Mason Plumlee emerged as the team's most capable backup big man in March and April, but it was Blatche who kept the team afloat as the team adjusted to their small-ball system. Blatche also proved to be a formidable player most of the time during the postseason while Plumlee seemed to hit that dreaded rookie wall.

The Nets are almost certainly not going to find another player like Blatche for the same price. The Nets stole a struggling talent who had an attitude issue for nothing ... and had the Wizards pick up most of his salary. They likely won't get that lucky again.

Who replaces Blatche if he leaves? Well, Brook Lopez will take back his minutes and then some, probably receiving minutes from Garnett as the former Celtic continues to see his role diminish. Plumlee will likely be ready for a consistent role as the team's sparkplug off the bench, or possibly starting alongside Lopez if Garnett maintains his rapid downward trend.

The key to the Nets frontcourt rotation may come from an unlikely source though. Mirza Teletovic will likely be given more responsibility in year three with the Nets, especially if Blatche doesn't return. Teletovic spent his breakout sophomore season as a gunner who spent more than 46% of his possessions as a spot-up shooter, per Synergy Sports Technology. If the Nets are without Blatche, Teletovic will need to become more of a traditional power forward. The Bosnian most certainly can with his build, 6'9", 256 pounds, but the question is will he?

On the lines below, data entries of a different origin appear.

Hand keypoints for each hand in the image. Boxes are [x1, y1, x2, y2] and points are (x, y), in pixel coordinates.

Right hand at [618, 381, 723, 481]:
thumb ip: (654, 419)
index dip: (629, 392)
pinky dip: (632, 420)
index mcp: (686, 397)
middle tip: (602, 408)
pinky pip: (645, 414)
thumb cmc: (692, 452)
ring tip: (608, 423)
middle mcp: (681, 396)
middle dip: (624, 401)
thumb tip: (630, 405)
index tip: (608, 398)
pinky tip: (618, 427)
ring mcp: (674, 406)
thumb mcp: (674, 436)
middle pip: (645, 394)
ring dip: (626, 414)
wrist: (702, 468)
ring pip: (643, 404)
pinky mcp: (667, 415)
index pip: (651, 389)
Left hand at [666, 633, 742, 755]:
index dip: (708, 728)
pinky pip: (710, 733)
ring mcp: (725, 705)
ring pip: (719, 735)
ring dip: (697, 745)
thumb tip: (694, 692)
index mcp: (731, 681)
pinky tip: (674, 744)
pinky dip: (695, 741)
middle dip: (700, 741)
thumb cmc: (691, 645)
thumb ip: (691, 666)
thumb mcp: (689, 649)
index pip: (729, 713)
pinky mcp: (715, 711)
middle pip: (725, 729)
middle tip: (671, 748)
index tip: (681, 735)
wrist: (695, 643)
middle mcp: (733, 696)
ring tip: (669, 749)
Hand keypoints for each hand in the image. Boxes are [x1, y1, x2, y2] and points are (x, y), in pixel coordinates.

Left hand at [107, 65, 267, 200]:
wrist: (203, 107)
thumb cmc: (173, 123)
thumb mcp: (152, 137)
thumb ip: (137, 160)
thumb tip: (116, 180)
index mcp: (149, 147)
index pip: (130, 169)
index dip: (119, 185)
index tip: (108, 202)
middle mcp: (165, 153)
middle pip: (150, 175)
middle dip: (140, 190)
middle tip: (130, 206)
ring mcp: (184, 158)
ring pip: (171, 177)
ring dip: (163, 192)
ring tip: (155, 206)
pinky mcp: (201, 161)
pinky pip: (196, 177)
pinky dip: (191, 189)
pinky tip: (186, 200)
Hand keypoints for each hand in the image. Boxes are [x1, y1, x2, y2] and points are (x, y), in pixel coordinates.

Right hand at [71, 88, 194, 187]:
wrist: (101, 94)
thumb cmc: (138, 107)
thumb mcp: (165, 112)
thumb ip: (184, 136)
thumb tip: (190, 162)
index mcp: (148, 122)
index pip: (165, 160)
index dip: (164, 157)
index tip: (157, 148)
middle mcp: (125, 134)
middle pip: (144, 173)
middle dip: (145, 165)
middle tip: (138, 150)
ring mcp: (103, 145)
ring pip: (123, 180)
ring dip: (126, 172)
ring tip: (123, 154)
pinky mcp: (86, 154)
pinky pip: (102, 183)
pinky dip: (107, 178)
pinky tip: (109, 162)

Teletovic posted up his opponent on only 4.3% of his possessions this past season, and wasn't all that successful. Teletovic is too dependent on his jump shot-for good reason-and he does not use his quick first step to get past bigger defenders. Teletovic is able to bully smaller defenders when he gets a mismatch, but if he were to play power forward next year, he must be able to get around bulky defenders, for he will not be able to get off his patent jumper as easily as he does beyond the arc. Teletovic can play with his back to the basket. He showed off some fine moves during the season and proved to be a capable post player when he played for the Bosnian national team last season. One move that is particularly exceptional is his spin move at the low block.

The Nets could be in good shape if the team loses Blatche. With Lopez coming back and Teletovic having the ability to play some minutes with his back to the basket, the Nets could maintain their small-ball units, but eventually, teams will figure it out. The team needs to have players who can play in the post to keep defense's honest.

Something that must be mentioned-even though it seems unlikely at this point-is what happens if Garnett decides to retire. Then there are issues. The team will be without two major cogs to the Nets success last season. Both Garnett and Blatche were the team's two small-ball bigs who spaced the floor, which Plumlee couldn't. Garnett also was the team's defensive anchor despite being a shell of his former self.

The Nets then have two options. Option 1 is to try and package a deal around Bojan Bogdanovic's draft rights or Marcus Thornton's now expiring $8.6 million dollar deal for a power forward. Bogdanovic doesn't seem to be a realistic option for Brooklyn at this point and Thornton—even though he was solid for the Nets in his half-season with the team—has now become Kris Humphries of last year, a talented young asset who has value as an expiring deal.

Option 2 is to get into the draft. Billy King said that the team has had "conversations" about getting into the draft last week when he spoke with the media. The Nets can target teams that have a surplus of picks in this draft to try and acquire a pick to select a versatile power forward who can space the floor similar to Garnett and Blatche, but that prospect would be a huge drop off from KG and "Dray Live."  Getting a pick, however, will not be easy.

I'm in favor of option 2 ... IF the Nets can swing a deal without ruining the rest of the rotation.  The Nets can use fewer assets to get into the draft and having the ability to develop a young talent as opposed to getting used goods already.

The Nets 2014-2015 season rests in the hands of their frontcourt's decision making. Blatche may not be back, and that is a blow the Nets can handle, but if KG decides to pull the plug on his career, the Nets may be in trouble.